A questão de gênero na saúde também é uma das bandeiras do coletivo que ainda vê resistência no ambiente universitário. Em agosto, na primeira Semana da Diversidade realizada na FMUSP, o coletivo promoveu a Oficina de Siririca, em que eram discutidas as formas de masturbação feminina. Isso gerou muitas críticas na internet de pessoas que não acreditam na importância de falar da vida sexual da mulher dentro de uma faculdade de medicina.
“Algo que deixaria uma mulher se sentindo confortável e empoderada ao discutir um assunto que é um tabu foi totalmente rejeitado pela comunidade acadêmica. O objetivo do Geni era justamente promover esse debate e dizer que esse assunto deve ser discutido na faculdade para que os médicos sejam capazes de lidar com a população feminina”, diz Maria Prandini, aluna da FMUSP.
Participação
Giovanna Pedreira, caloura do curso de Medicina, não era envolvida com o feminismo até entrar no cursinho, e assim que entrou na FMUSP procurou o Geni. “No dia seguinte da divulgação da lista, eu já fui para uma reunião do coletivo para conhecer, acho muito importante as mulheres se reunirem e discutir assuntos importantes para nós”, diz a aluna.
Maria Luiza Corullon também é caloura do curso e foi alertada sobre os perigos que enfrentaria na Universidade. A existência do Geni a deixou mais segura por saber que teria companhia e alguém para compartilhar suas ideias. “No dia que saiu a lista de aprovados no vestibular, uma menina do coletivo veio falar comigo e disse que ficaria com as calouras durante a matrícula.”
Mesmo depois de um semestre na faculdade, Maria Luiza ainda afirma que não se sente segura em frequentar as festas promovidas por estudantes da FMUSP.

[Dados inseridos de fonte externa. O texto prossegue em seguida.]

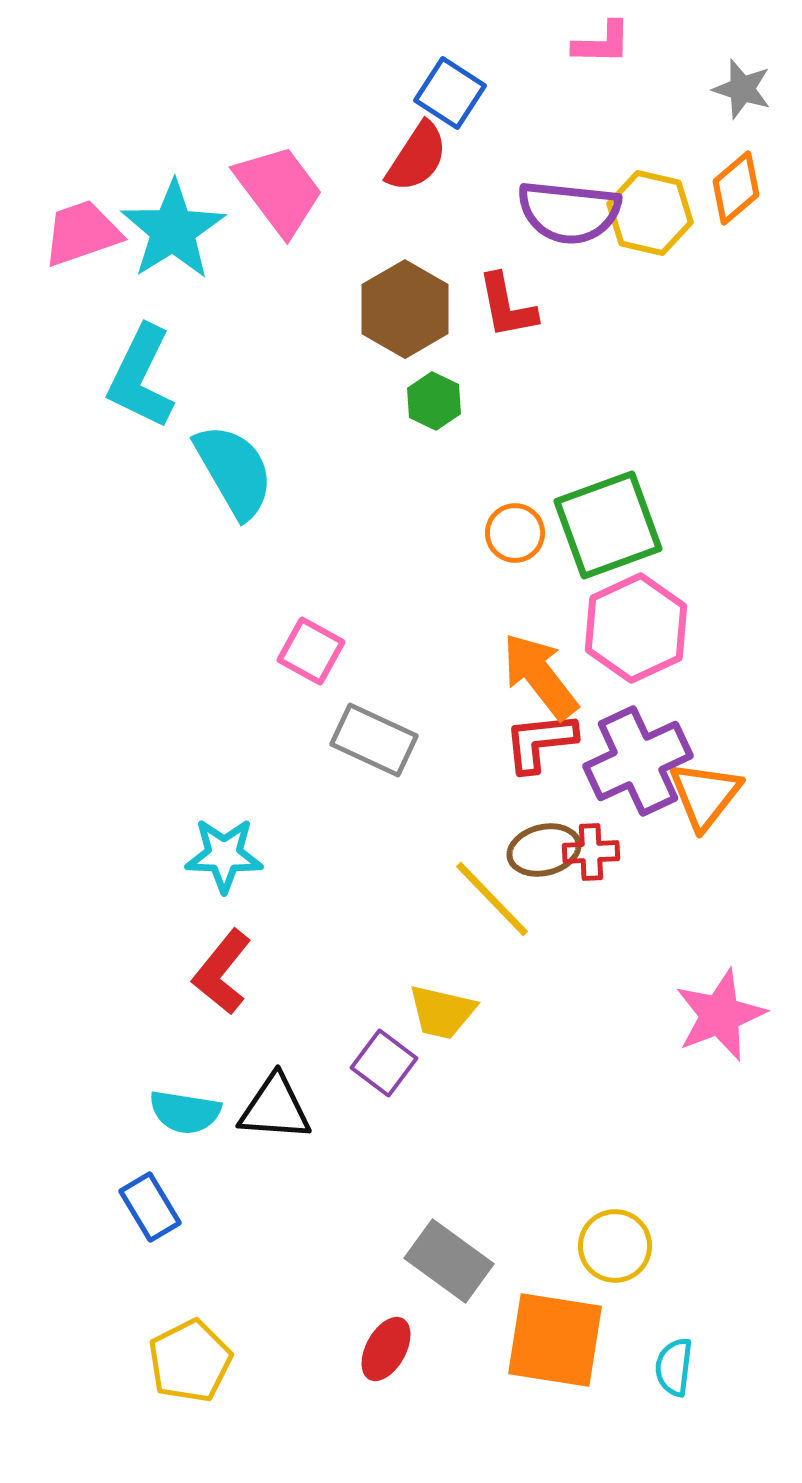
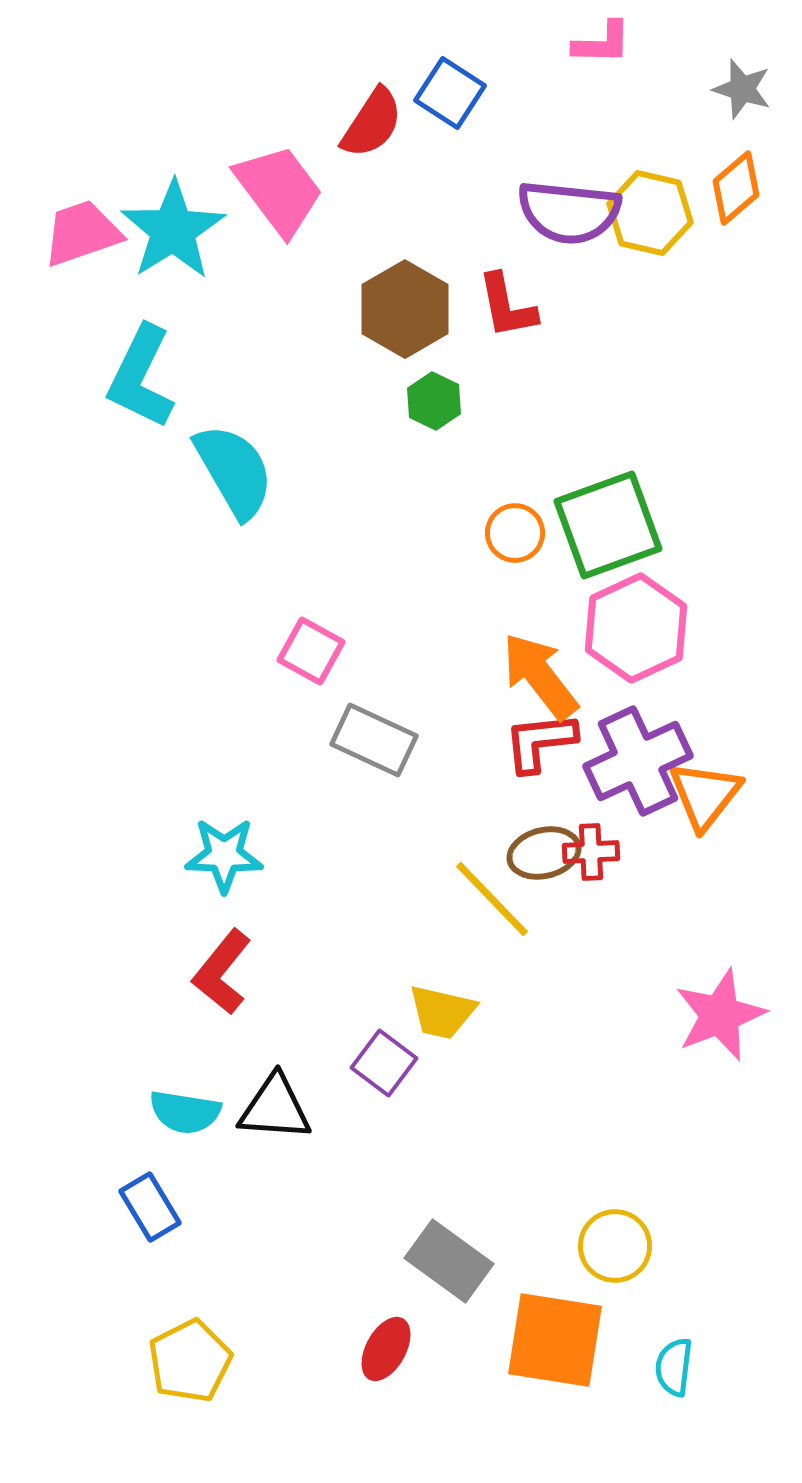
red semicircle at (417, 157): moved 45 px left, 34 px up
brown ellipse at (544, 850): moved 3 px down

Para elas, a questão do gênero não está só presente na parte social dos alunos, mas também na grade curricular. Segundo as alunas, não são vistos assuntos que retratam a saúde da mulher como um todo. Na aula de sistema reprodutor masculino e feminino, por exemplo, enquanto o masculino é completamente detalhado, incluindo orgasmos, o feminino só é citado como reprodução e sem muitas informações.
Coletivos na USP
Os coletivos feministas da USP servem como forma de combater o machismo e opressão dentro da Universidade e geralmente não têm uma grande estrutura de organização ou cargos de diretoria. São formados por alunas que fazem reuniões semanais para discutir a situação da mulher dentro da USP e na sociedade e quais são as formas de combater a violência.
Além do Geni, a USP conta com pelo menos outros 18 coletivos feministas formados por estudantes dos cursos dos campi da capital e do interior.